### What to do
Give back the full data, unchanged and complete.

═════ Given information

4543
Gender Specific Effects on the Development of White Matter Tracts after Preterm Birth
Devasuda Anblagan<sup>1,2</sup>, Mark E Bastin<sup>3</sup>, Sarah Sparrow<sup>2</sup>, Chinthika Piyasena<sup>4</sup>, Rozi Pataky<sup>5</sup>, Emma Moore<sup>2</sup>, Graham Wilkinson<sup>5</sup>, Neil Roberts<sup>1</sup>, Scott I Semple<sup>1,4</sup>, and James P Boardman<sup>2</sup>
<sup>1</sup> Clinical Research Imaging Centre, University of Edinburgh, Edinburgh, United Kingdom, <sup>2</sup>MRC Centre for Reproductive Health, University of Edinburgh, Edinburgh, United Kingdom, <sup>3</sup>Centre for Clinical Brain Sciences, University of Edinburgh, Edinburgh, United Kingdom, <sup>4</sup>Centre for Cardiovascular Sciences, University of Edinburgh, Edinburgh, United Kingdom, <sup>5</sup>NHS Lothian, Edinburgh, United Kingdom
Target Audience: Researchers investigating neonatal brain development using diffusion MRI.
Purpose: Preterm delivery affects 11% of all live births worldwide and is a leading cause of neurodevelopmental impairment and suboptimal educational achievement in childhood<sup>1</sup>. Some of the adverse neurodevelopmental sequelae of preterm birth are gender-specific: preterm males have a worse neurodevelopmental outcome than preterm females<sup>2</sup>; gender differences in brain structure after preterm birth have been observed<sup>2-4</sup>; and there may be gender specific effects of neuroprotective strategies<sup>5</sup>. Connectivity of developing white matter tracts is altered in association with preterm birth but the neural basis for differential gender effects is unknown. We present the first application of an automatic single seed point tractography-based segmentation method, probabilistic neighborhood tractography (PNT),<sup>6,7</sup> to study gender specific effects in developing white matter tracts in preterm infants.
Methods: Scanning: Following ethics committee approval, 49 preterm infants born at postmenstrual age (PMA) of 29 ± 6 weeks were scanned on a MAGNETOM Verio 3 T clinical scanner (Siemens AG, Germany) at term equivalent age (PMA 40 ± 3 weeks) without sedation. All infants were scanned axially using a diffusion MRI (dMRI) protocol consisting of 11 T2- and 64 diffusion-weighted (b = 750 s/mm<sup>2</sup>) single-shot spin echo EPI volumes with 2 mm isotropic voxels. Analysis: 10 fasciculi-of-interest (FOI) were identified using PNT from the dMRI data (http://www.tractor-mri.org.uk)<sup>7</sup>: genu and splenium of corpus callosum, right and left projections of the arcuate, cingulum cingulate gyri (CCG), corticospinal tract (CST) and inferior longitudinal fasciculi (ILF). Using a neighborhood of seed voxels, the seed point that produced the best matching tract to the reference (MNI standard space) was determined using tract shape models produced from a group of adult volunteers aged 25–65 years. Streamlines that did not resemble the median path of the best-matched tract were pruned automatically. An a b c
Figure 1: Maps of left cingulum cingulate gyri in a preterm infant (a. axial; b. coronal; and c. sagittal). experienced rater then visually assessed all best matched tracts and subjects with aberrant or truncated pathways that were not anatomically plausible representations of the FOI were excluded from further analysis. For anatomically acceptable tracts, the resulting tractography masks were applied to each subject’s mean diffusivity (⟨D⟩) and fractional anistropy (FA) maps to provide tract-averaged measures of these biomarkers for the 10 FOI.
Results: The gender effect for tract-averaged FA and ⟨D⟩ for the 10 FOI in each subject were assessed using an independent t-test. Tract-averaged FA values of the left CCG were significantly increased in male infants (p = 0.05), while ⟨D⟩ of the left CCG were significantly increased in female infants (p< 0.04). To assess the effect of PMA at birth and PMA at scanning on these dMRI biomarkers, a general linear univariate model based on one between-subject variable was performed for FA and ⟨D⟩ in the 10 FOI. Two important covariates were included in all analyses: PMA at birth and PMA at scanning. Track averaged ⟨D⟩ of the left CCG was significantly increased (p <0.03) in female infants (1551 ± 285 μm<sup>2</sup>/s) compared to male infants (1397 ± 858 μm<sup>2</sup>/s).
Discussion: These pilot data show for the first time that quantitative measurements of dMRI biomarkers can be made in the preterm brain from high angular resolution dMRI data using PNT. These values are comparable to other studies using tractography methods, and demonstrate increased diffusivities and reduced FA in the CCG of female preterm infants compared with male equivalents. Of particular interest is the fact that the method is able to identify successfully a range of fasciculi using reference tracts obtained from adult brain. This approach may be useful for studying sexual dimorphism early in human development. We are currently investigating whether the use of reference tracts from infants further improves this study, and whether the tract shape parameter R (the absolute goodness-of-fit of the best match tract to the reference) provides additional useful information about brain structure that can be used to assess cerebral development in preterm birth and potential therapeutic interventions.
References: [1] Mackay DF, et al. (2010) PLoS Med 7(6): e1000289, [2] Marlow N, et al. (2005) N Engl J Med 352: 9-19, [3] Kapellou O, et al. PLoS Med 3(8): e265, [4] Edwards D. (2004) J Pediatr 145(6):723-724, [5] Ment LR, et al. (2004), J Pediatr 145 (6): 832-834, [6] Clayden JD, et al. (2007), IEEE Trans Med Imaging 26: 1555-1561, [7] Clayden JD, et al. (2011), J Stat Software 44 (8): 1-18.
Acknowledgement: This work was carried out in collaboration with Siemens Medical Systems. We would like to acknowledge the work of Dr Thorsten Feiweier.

══════════

### Result
4543
Gender Specific Effects on the Development of White Matter Tracts after Preterm Birth
Devasuda Anblagan<sup>1,2</sup>, Mark E Bastin<sup>3</sup>, Sarah Sparrow<sup>2</sup>, Chinthika Piyasena<sup>4</sup>, Rozi Pataky<sup>5</sup>, Emma Moore<sup>2</sup>, Graham Wilkinson<sup>5</sup>, Neil Roberts<sup>1</sup>, Scott I Semple<sup>1,4</sup>, and James P Boardman<sup>2</sup>
<sup>1</sup> Clinical Research Imaging Centre, University of Edinburgh, Edinburgh, United Kingdom, <sup>2</sup>MRC Centre for Reproductive Health, University of Edinburgh, Edinburgh, United Kingdom, <sup>3</sup>Centre for Clinical Brain Sciences, University of Edinburgh, Edinburgh, United Kingdom, <sup>4</sup>Centre for Cardiovascular Sciences, University of Edinburgh, Edinburgh, United Kingdom, <sup>5</sup>NHS Lothian, Edinburgh, United Kingdom
Target Audience: Researchers investigating neonatal brain development using diffusion MRI.
Purpose: Preterm delivery affects 11% of all live births worldwide and is a leading cause of neurodevelopmental impairment and suboptimal educational achievement in childhood<sup>1</sup>. Some of the adverse neurodevelopmental sequelae of preterm birth are gender-specific: preterm males have a worse neurodevelopmental outcome than preterm females<sup>2</sup>; gender differences in brain structure after preterm birth have been observed<sup>2-4</sup>; and there may be gender specific effects of neuroprotective strategies<sup>5</sup>. Connectivity of developing white matter tracts is altered in association with preterm birth but the neural basis for differential gender effects is unknown. We present the first application of an automatic single seed point tractography-based segmentation method, probabilistic neighborhood tractography (PNT),<sup>6,7</sup> to study gender specific effects in developing white matter tracts in preterm infants.
Methods: Scanning: Following ethics committee approval, 49 preterm infants born at postmenstrual age (PMA) of 29 ± 6 weeks were scanned on a MAGNETOM Verio 3 T clinical scanner (Siemens AG, Germany) at term equivalent age (PMA 40 ± 3 weeks) without sedation. All infants were scanned axially using a diffusion MRI (dMRI) protocol consisting of 11 T2- and 64 diffusion-weighted (b = 750 s/mm<sup>2</sup>) single-shot spin echo EPI volumes with 2 mm isotropic voxels. Analysis: 10 fasciculi-of-interest (FOI) were identified using PNT from the dMRI data (http://www.tractor-mri.org.uk)<sup>7</sup>: genu and splenium of corpus callosum, right and left projections of the arcuate, cingulum cingulate gyri (CCG), corticospinal tract (CST) and inferior longitudinal fasciculi (ILF). Using a neighborhood of seed voxels, the seed point that produced the best matching tract to the reference (MNI standard space) was determined using tract shape models produced from a group of adult volunteers aged 25–65 years. Streamlines that did not resemble the median path of the best-matched tract were pruned automatically. An a b c
Figure 1: Maps of left cingulum cingulate gyri in a preterm infant (a. axial; b. coronal; and c. sagittal). experienced rater then visually assessed all best matched tracts and subjects with aberrant or truncated pathways that were not anatomically plausible representations of the FOI were excluded from further analysis. For anatomically acceptable tracts, the resulting tractography masks were applied to each subject’s mean diffusivity (⟨D⟩) and fractional anistropy (FA) maps to provide tract-averaged measures of these biomarkers for the 10 FOI.
Results: The gender effect for tract-averaged FA and ⟨D⟩ for the 10 FOI in each subject were assessed using an independent t-test. Tract-averaged FA values of the left CCG were significantly increased in male infants (p = 0.05), while ⟨D⟩ of the left CCG were significantly increased in female infants (p< 0.04). To assess the effect of PMA at birth and PMA at scanning on these dMRI biomarkers, a general linear univariate model based on one between-subject variable was performed for FA and ⟨D⟩ in the 10 FOI. Two important covariates were included in all analyses: PMA at birth and PMA at scanning. Track averaged ⟨D⟩ of the left CCG was significantly increased (p <0.03) in female infants (1551 ± 285 μm<sup>2</sup>/s) compared to male infants (1397 ± 858 μm<sup>2</sup>/s).
Discussion: These pilot data show for the first time that quantitative measurements of dMRI biomarkers can be made in the preterm brain from high angular resolution dMRI data using PNT. These values are comparable to other studies using tractography methods, and demonstrate increased diffusivities and reduced FA in the CCG of female preterm infants compared with male equivalents. Of particular interest is the fact that the method is able to identify successfully a range of fasciculi using reference tracts obtained from adult brain. This approach may be useful for studying sexual dimorphism early in human development. We are currently investigating whether the use of reference tracts from infants further improves this study, and whether the tract shape parameter R (the absolute goodness-of-fit of the best match tract to the reference) provides additional useful information about brain structure that can be used to assess cerebral development in preterm birth and potential therapeutic interventions.
References: [1] Mackay DF, et al. (2010) PLoS Med 7(6): e1000289, [2] Marlow N, et al. (2005) N Engl J Med 352: 9-19, [3] Kapellou O, et al. PLoS Med 3(8): e265, [4] Edwards D. (2004) J Pediatr 145(6):723-724, [5] Ment LR, et al. (2004), J Pediatr 145 (6): 832-834, [6] Clayden JD, et al. (2007), IEEE Trans Med Imaging 26: 1555-1561, [7] Clayden JD, et al. (2011), J Stat Software 44 (8): 1-18.
Acknowledgement: This work was carried out in collaboration with Siemens Medical Systems. We would like to acknowledge the work of Dr Thorsten Feiweier.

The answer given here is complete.